Dal Piano Nazionale di Prevenzione 2014-18 (http://www.salute.gov.it/imgs/C_17_pubblicazioni_2285_allegato.pdf )

È stato stimato ad esempio che l’inquinamento atmosferico urbano, valutato in termini di particolato fine (PM2.5), sia causa del 3% delle morti per malattie cardiopolmonari, del 5% delle morti per tumori del polmone e dell'1% della mortalità per infezioni respiratorie acute nei bambini sotto i 5 anni (Cohen et al. 2005).
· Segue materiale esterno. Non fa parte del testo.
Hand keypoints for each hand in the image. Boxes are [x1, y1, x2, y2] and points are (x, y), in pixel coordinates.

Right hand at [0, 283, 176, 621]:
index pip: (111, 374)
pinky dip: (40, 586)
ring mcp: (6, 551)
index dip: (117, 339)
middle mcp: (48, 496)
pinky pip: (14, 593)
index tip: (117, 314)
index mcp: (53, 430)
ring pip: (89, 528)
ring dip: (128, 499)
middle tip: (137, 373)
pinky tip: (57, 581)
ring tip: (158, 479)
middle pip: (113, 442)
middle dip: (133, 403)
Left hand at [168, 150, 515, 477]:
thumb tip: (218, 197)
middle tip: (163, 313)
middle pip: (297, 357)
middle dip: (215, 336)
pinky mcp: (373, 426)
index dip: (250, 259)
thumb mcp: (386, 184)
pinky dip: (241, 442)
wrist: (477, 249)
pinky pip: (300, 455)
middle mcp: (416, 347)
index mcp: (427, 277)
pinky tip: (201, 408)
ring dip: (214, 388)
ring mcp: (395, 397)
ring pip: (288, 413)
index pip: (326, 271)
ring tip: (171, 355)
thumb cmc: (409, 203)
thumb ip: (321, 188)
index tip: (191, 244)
Le stime 2010 dell’OMS per l’Italia relative al carico di malattia (anni in salute persi in termini sia di mortalità sia di morbosità) attribuiscono all’inquinamento ambientale un contributo del 3-4%. È significativa anche la recente decisione dell’Agenzia Internazionale per la Ricerca sul Cancro (IARC) di includere l’inquinamento dell’aria, e nello specifico il particolato atmosferico, nel gruppo 1, ovvero tra le sostanze e agenti valutati come cancerogeni certi per l’uomo.